Ser una Claudette no era sencillo. Debían pasar varias entrevistas personales ante la rígida Claude. Debían ser educadas, hablar con corrección, ser dóciles. También bellas y muy jóvenes. En su plantel había chicas de toda Europa. Ella, dicen, prefería a las escandinavas. Frías, obedientes, llamativas y calladas. Pero luego de que Claude las aprobara, antes de empezar a trabajar para ella debían superar otra prueba, la sexual. Tenía testers: dos amigos muy cercanos que se acostaban con las chicas y luego le pasaban un informe acerca de sus habilidades sexuales.
Claude conocía los secretos más íntimos de los hombres más poderosos e influyentes. Sabía quién era afecto al sadomasoquismo, quién era infiel, quién disfrutaba de una lluvia dorada o quién prefería ser sodomizado. Y eso, naturalmente, le daba poder.
No respondía al estereotipo de la madama, parecía una empresaria, una banquera, siempre entallada en un Chanel. Era una mujer dura, implacable. Acostumbrada a moverse en un mundo de hombres, a soportar presiones, a sojuzgar chicas. No le mostraba sus sentimientos a nadie. Ella prefería lucirse invicta, ocultar sus derrotas y caídas.
No se le conocieron amores públicos.
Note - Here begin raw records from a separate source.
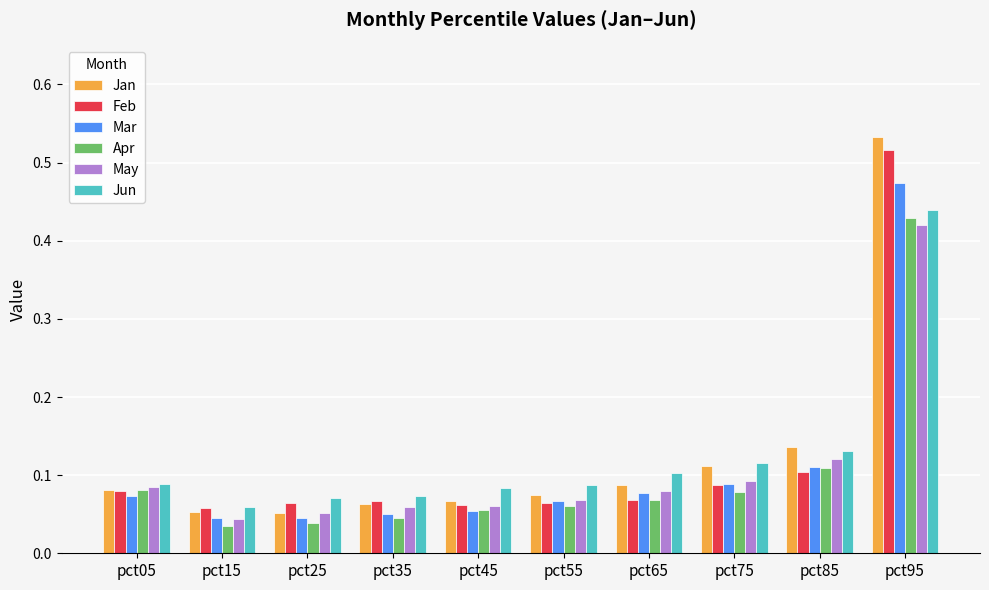

Which series has the widest spread of values?

Jan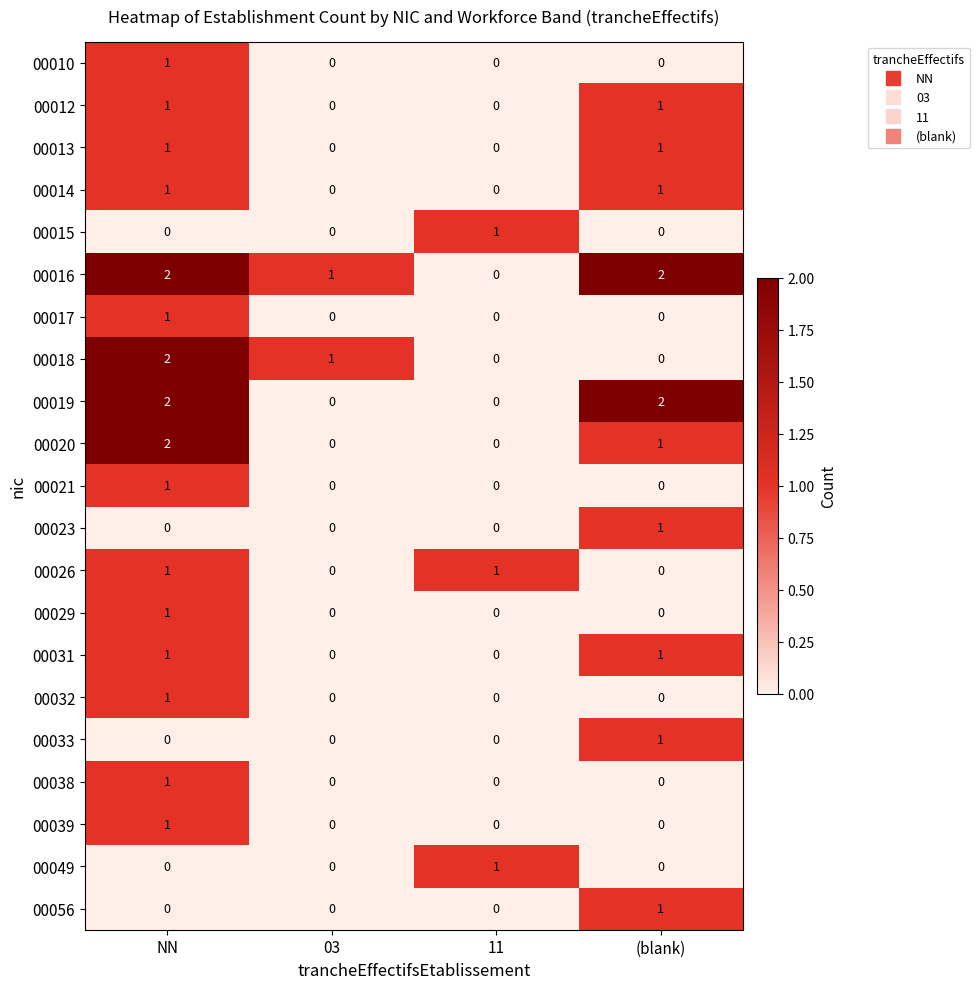

At which label does 00023 reach its peak?

(blank)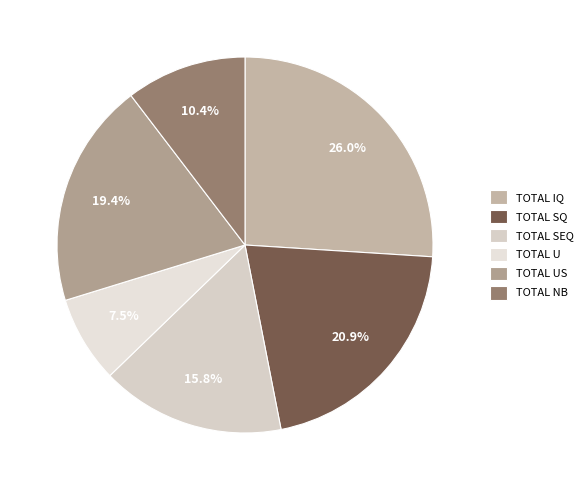

To the nearest percent, what is the combined percentage of TOTAL US and TOTAL NB?

30%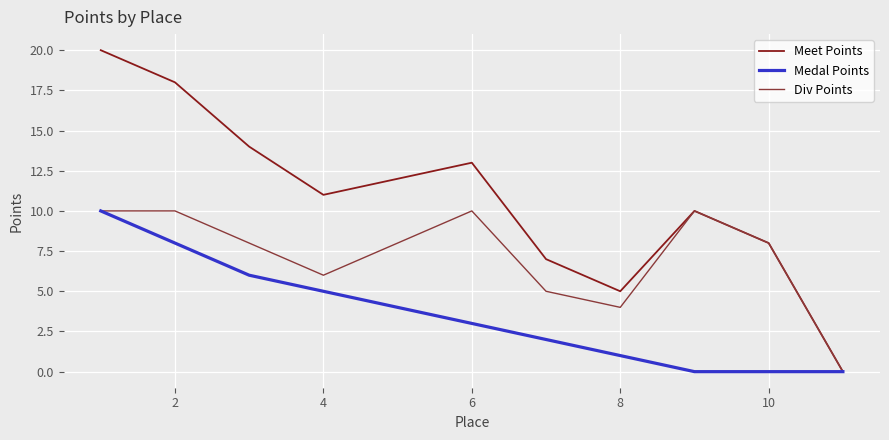

What is the difference between the maximum and minimum values in the Div Points series?

10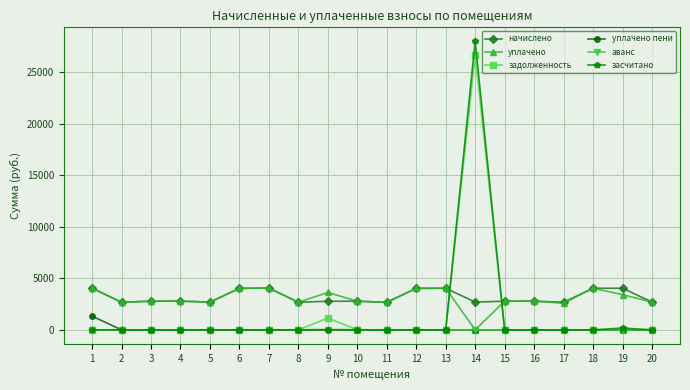

What is the lowest value of the начислено series?

2674.4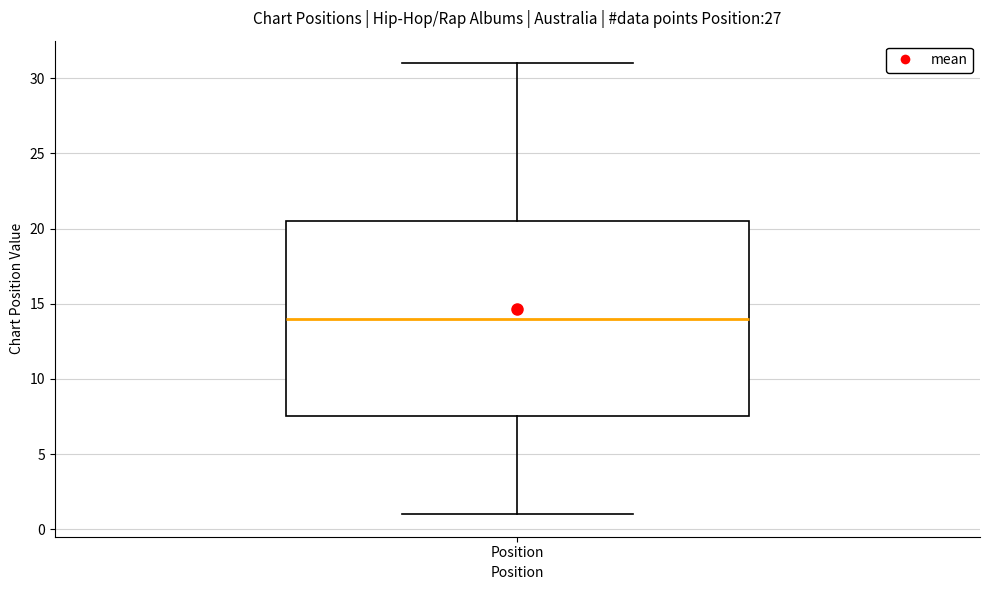

Where does the upper whisker of the box for Position end on the y-axis? The values are not printed on the chart, so give them approximately, as read against the axis.

31.0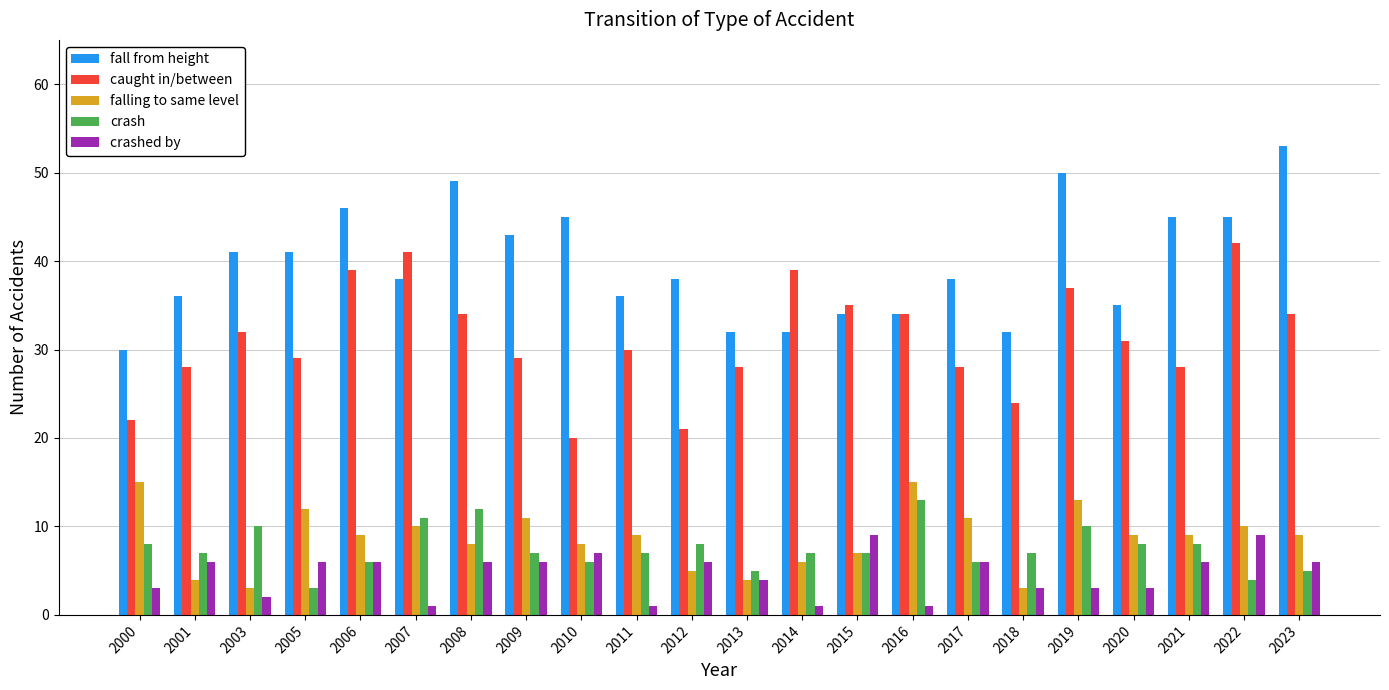

Where does the falling to same level series first go above 9?

2000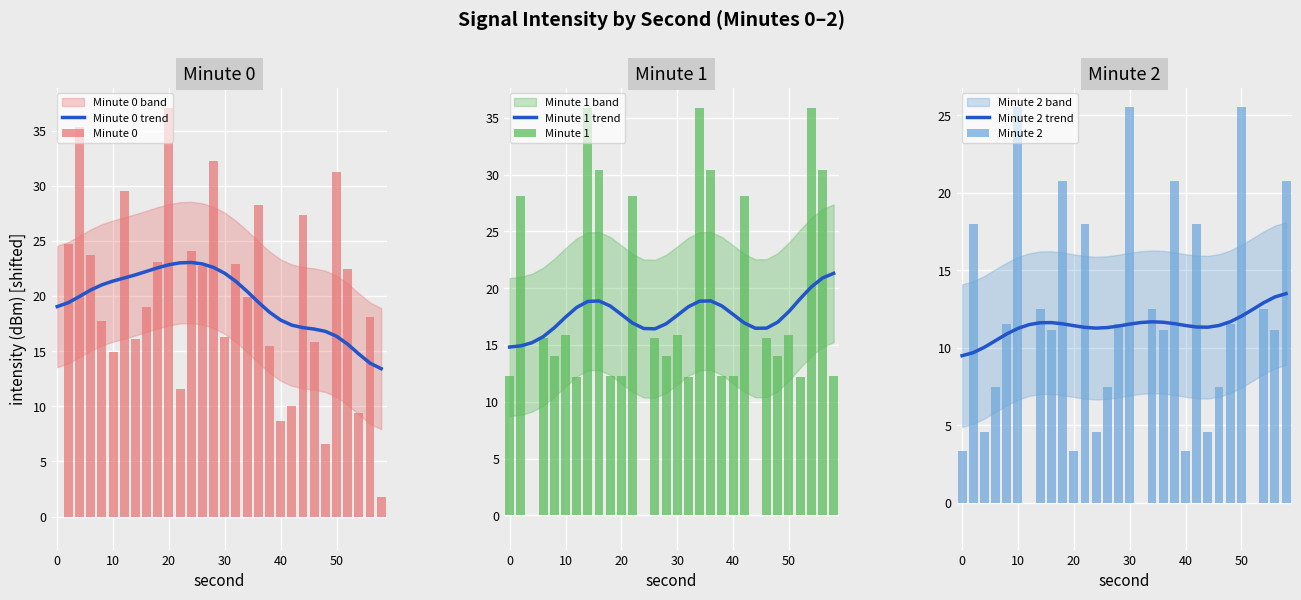

True or false: Minute 0 trend has a value of 5.5 at 20.

False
Una amiga contó que una vez se vio desnuda ante el espejo y dijo: “Desagradable”. Para ella, la gente mayor de cuarenta años no debía tener sexo.
“Me pasé la vida ocupándome del placer de los otros”, decía. Pero alguien que la conoció bien declaró: “No tenía sentimientos. Para Claude las mujeres eran agujeros y los hombres billeteras”. En su juventud fue madre. A su hija la crió la madre de Claude, quien nunca logró reconstruir el vínculo con ninguna de las dos.
En su mundo se cruzaba lo sórdido con lo exclusivo, el lujo con las peores miserias. Para lo único que no había lugar en ese mundo era para el amor.
La policía a cambio de protección y de hacer la vista gorda ante su negocio, la utilizaba como informante. Los políticos se valían de ella para algunas operaciones y chantajes.
Pero con el triunfo de Valery Giscard D’Estaing en 1976 todo ese entramado de impunidad se derrumbó. La excusa fue, como suele pasar en estas ocasiones, la evasión impositiva. Madame Claude vio tambalear su negocio y empezó a ver la espalda de los hombres que antes se acercaban a ella. Sus apoyos se esfumaron. A punto de ser condenada escapó a Estados Unidos.
Allí en Los Ángeles su fama se mantenía intacta. Frecuentaba los mejores lugares, todos querían hablar con ella, conocer sus historias. En 1985 decidió volver a su país luego de fracasar en obtener la Green Card pese a que hasta tuvo un matrimonio de conveniencia con un empleado gay de su restaurante favorito, el más exclusivo de Hollywood. Luego de un paso de unos meses por Vanuatu, regresó a París. El juicio se reanudó y fue condenada a pagar una multa considerable y a cuatro meses de prisión. Al salir vivió en una casa en las afueras de París. Pero al poco tiempo volvió al negocio.
Ya no tenía bajo su poder cientos de chicas. Apenas una docena. Pero sus clientes ya no eran influyentes. Ella, tampoco. Era otra época. Tantos eran los cambios que la investigación policial en su contra en este caso fue conducida por una mujer. Y la acusación ya no era por un tema impositivo sino por proxenetismo. En Francia, la prostitución no tiene sanción penal, pero sí es perseguido quien explote a otros con ese fin. Una vez más regresó a prisión. Otra sanción leve de seis meses pero de cumplimiento efectivo. Todavía había quienes le temían a sus secretos.
Desde el principio del nuevo milenio vivió recluida en una mansión de la Costa Azul. Murió en diciembre de 2015. Tenía 92 años y sus años de esplendor habían quedado atrás hacía mucho tiempo.